### [Task requirements]
Repeat the listing exactly, minus the pictures.

### [Collected data]
○ ○ ○

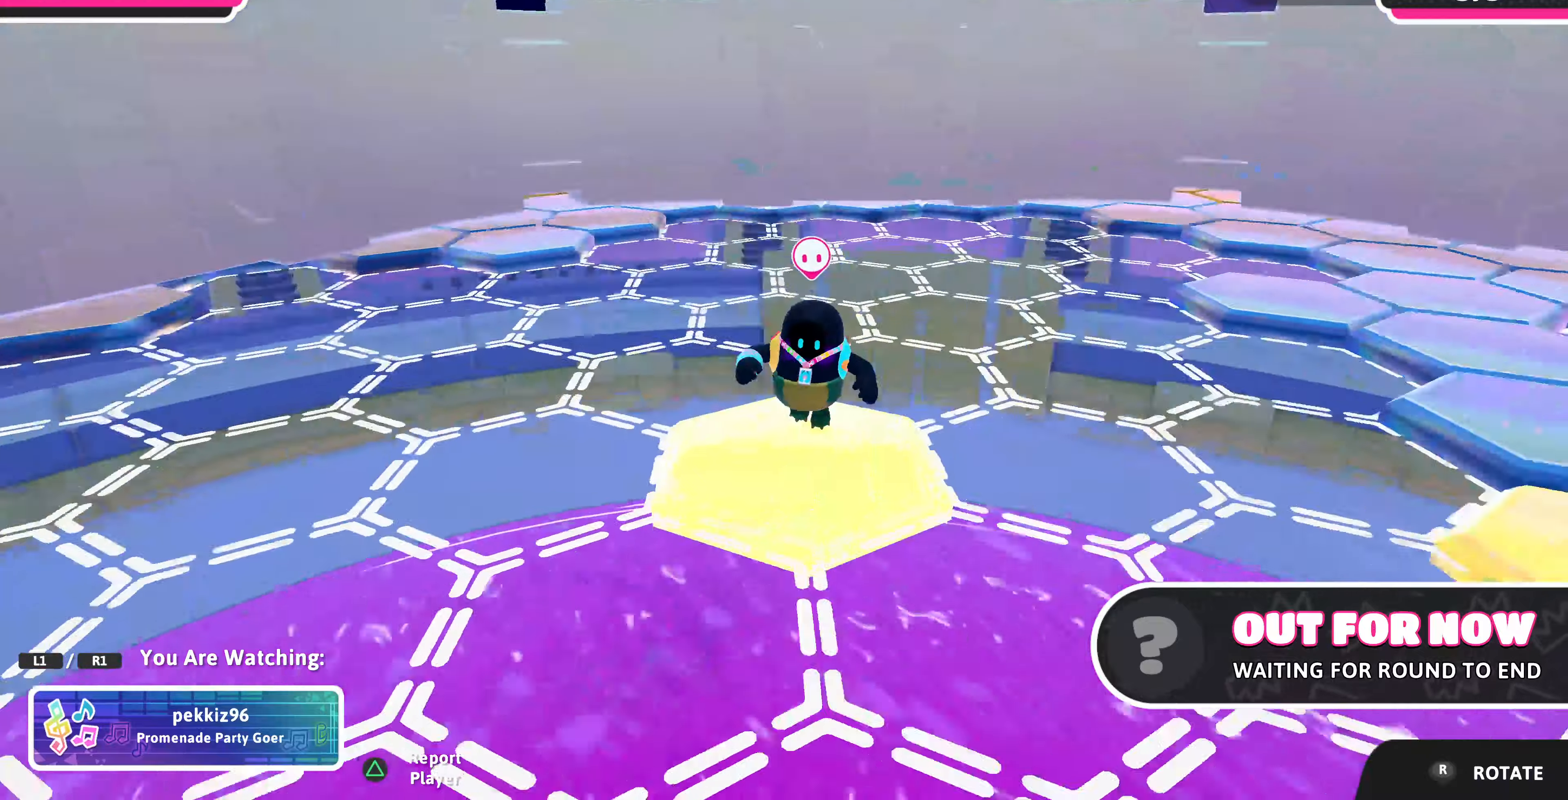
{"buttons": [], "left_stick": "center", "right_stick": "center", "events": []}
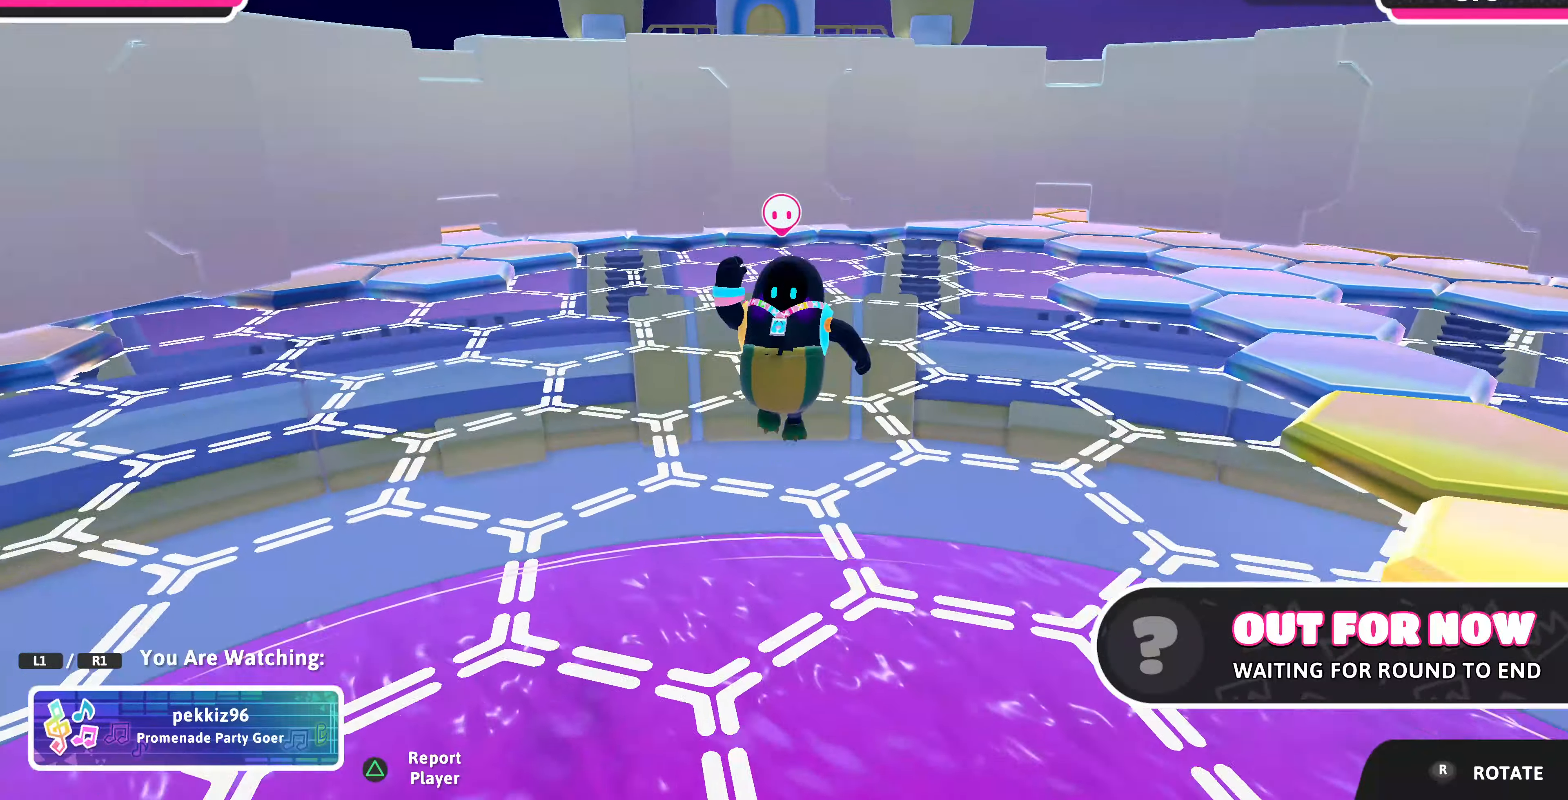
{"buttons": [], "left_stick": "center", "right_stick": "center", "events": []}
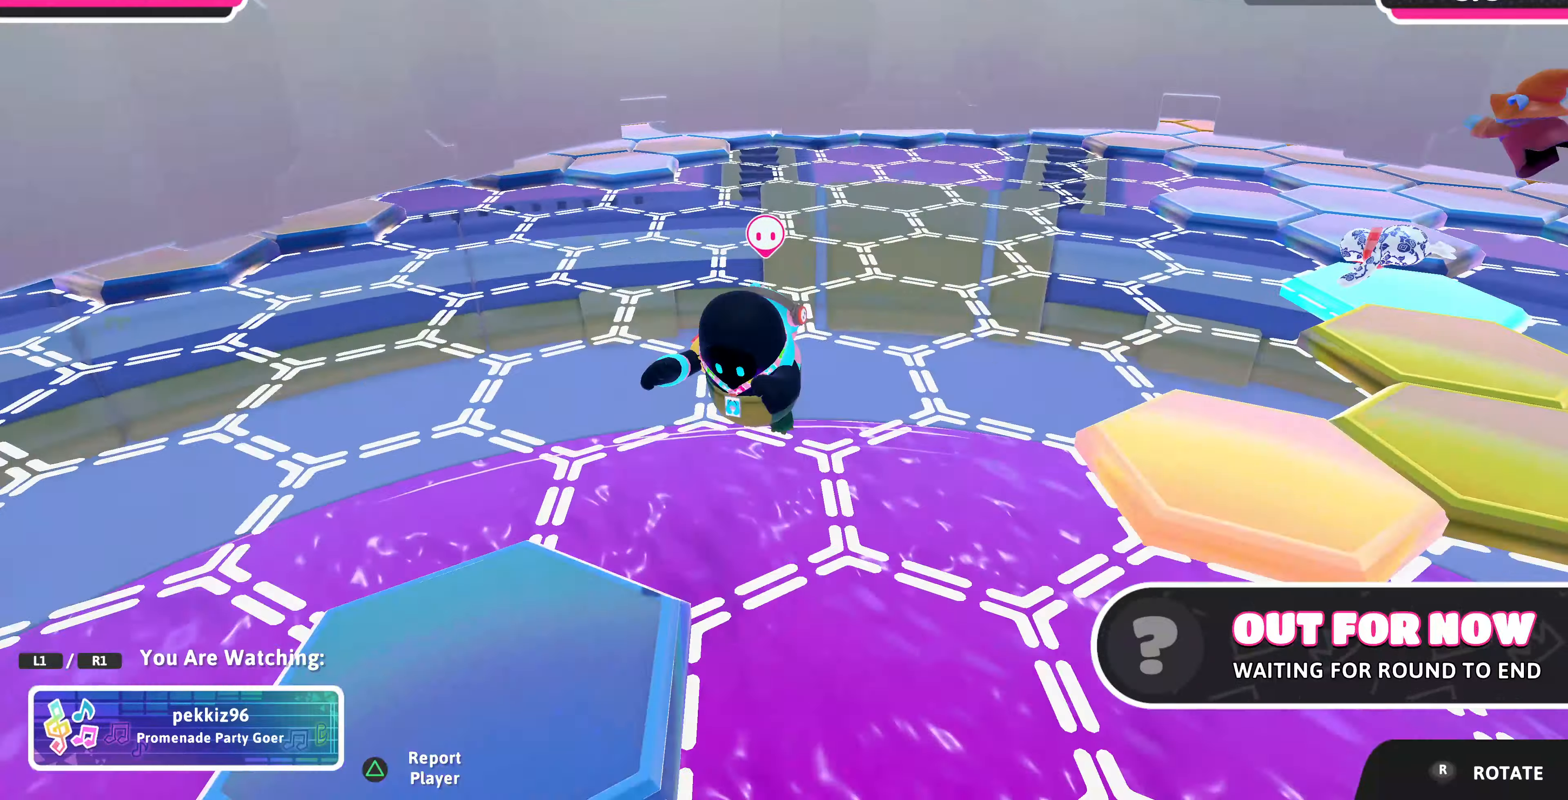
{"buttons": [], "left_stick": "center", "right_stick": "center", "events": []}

○ ○ ○

### [Answer box]
{"buttons": [], "left_stick": "center", "right_stick": "center", "events": []}
{"buttons": [], "left_stick": "center", "right_stick": "center", "events": []}
{"buttons": [], "left_stick": "center", "right_stick": "center", "events": []}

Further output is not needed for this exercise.